I wasted 2 weeks on web.py. Why a waste? No documentation and you outgrow it VERY quickly. As soon as you realize you need a feature (e.g. caching), you'll have to implement it yourself.
The sooner you switch over to Django, the better and easier your life will be.
No, I'm not using web.py. I started out using it and switched to Pylons, because web.py was too simplistic for my needs, and because a nasty security gaffe Aaron made eliminated my trust in his ability to write secure code.
Yes, I understand your concern. For sure, aaron was on drugs when he mentioned this quick, non-secure fix -- even though the asker most definitely had very loose security requirements given that he was using nothing more than CGI.
\But\ from the beginning, everyone using webpy has seem to know flup sessions to be the recommended way of doing sessions:
Let's look at this another way though. If you really need security, then which is better: a simple, quickly verifiable codebase like webpy, or a massive, magical code base like django and turbogears? Do any frameworks make any guarentees of security?

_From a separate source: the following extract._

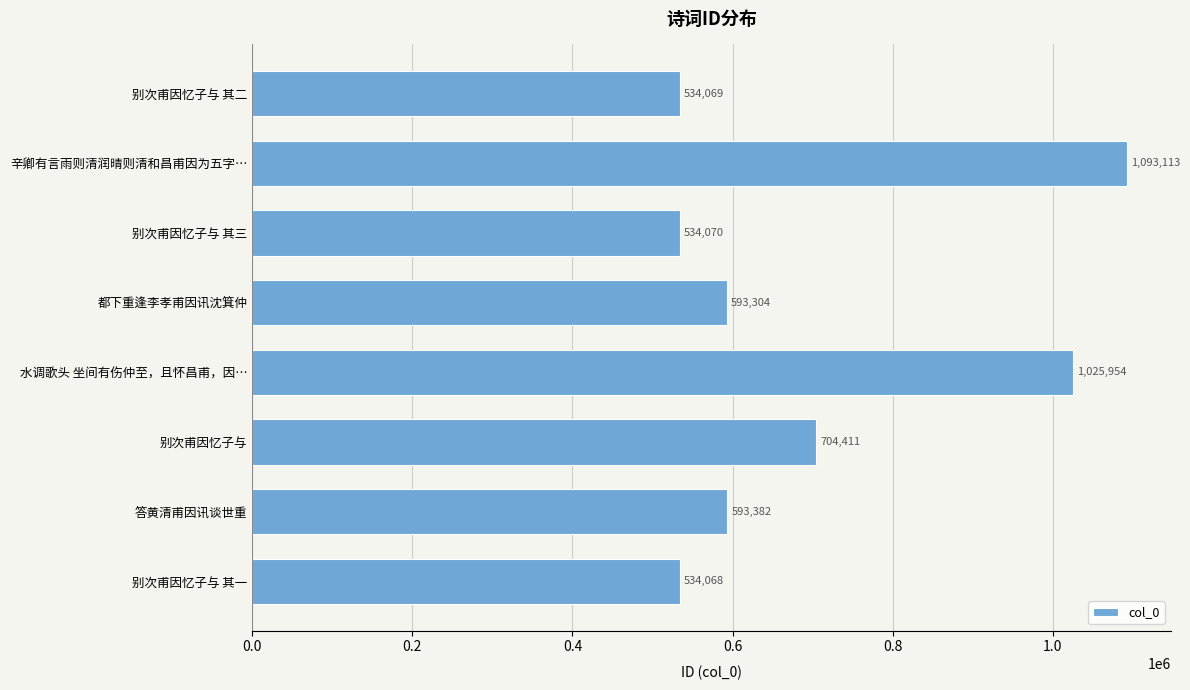

How many bars are there in total?

8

I have seen several high profile sites within the last two years with major, obvious security problems. As hard as this is to believe, I no longer think that security is what will determine the success of most any web app -- at all. Unless you have special needs, feelings of security should not be your primary metric in evaluating a framework.
Luckily I don't use a massive, magical code base like Django or TurboGears. I use Pylons, which is small enough that you can understand it all, large enough that you can actually do useful things with it, and written by some very smart people.

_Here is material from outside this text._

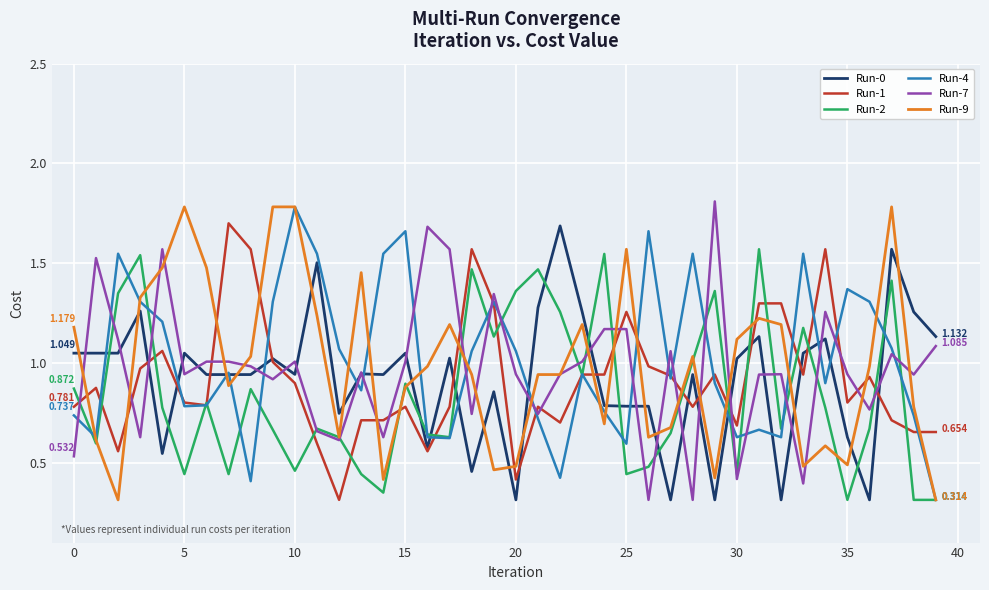

After their last crossing, which series has the higher values: Run-0 or Run-4?

Run-0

I like it. It's not perfect - the templating system in particular is not as nice as what it aims to replace (cheetah & kid). Yet.

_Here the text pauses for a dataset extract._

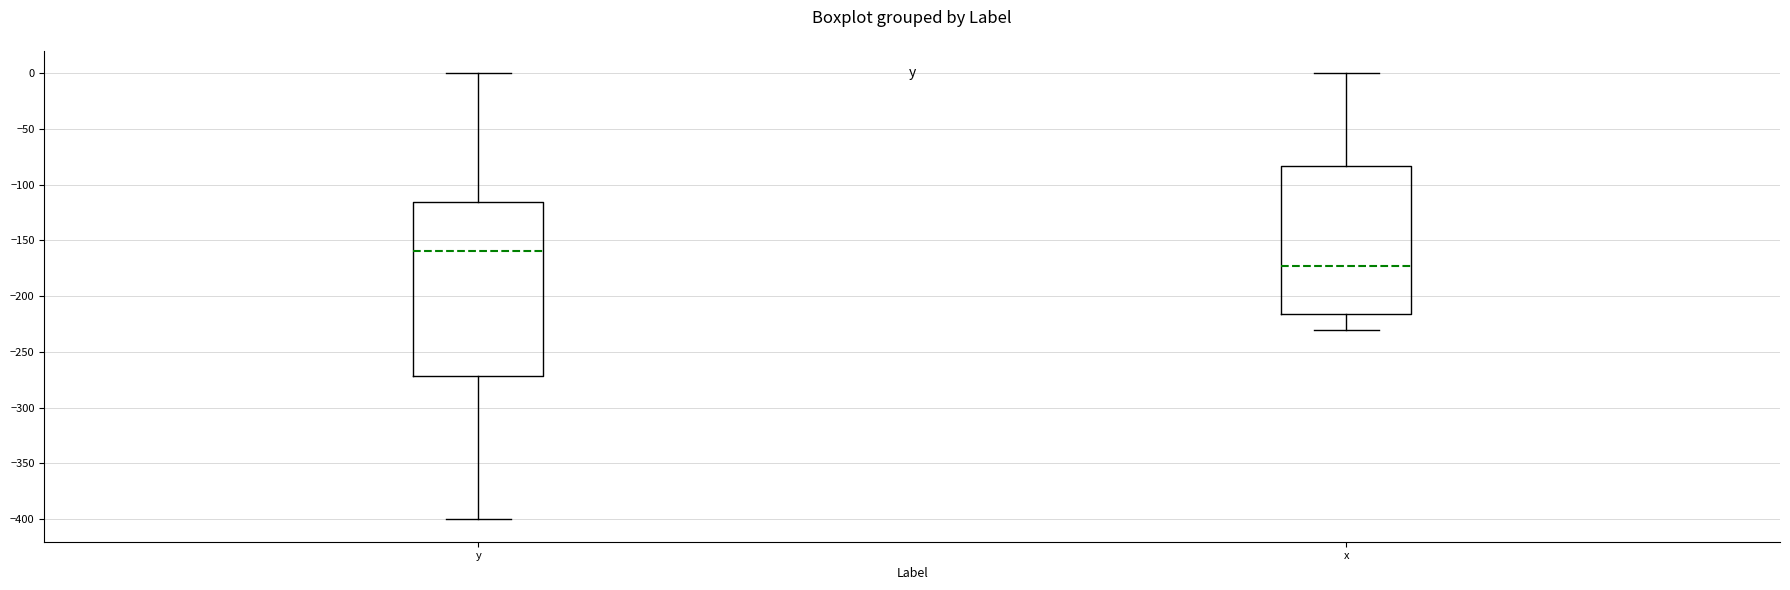

Which box's median line is the highest?

y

For all the complaining about NIH, web.py has done a pretty good job of playing nice with other layers in the web stack (fcgi/flup, cheetah/kid). The parts that are reinvented have been reinvented in quite different (and better) ways than other frameworks. i.e. Request dispatching and DB interaction.
People seem to really dislike frameworks and I know they can be more trouble then they are worth at times but I really like TurboGears. It's python based, sits on top of CherryPy (webserver) and you can take as much or as little as you need. It has a great philosophy of pulling in all thats good from all over the python world and loosely coupling it together in to a framework. It's not perfect by an means but it's a lot better then inventing that wheel again!
I am finding that as my project evolves, I ditch progressively more pieces of web.py. I ignored the form processing library and custom template library from the start, because plain old web.input() and Cheetah are fine for my uses. I ditched the DB library after a month or so - a single global DB connection prevented us from unit testing, and will prevent us from replicating or sharding the database. I'll probably ditch web.py's interface to Cheetah in the near future in favor of precompiled templates (necessary for i18n), at which point I'll just be using the request dispatching features. May end up ditching those too eventually as we've got our own dispatcher on top of web.py, but for now it provides a useful substrate.
That's the main benefit to web.py: it lets you get up-and-running very quickly, with little extra code to weigh you down, so you can see your startup running and adjust from there. It's basically a prototyping tool.
IMHO, startups should not be using any framework. The whole point of a framework is to abstract away common usage patterns so you can benefit from what other projects have done before. The whole point of a startup is to do something new that hasn't been done before. Once a problem domain has been studied enough to build a useful framework, it's too commodified to make any money off of. After all, if it was easy for you to build, it'll be easy for a thousand other startups to build.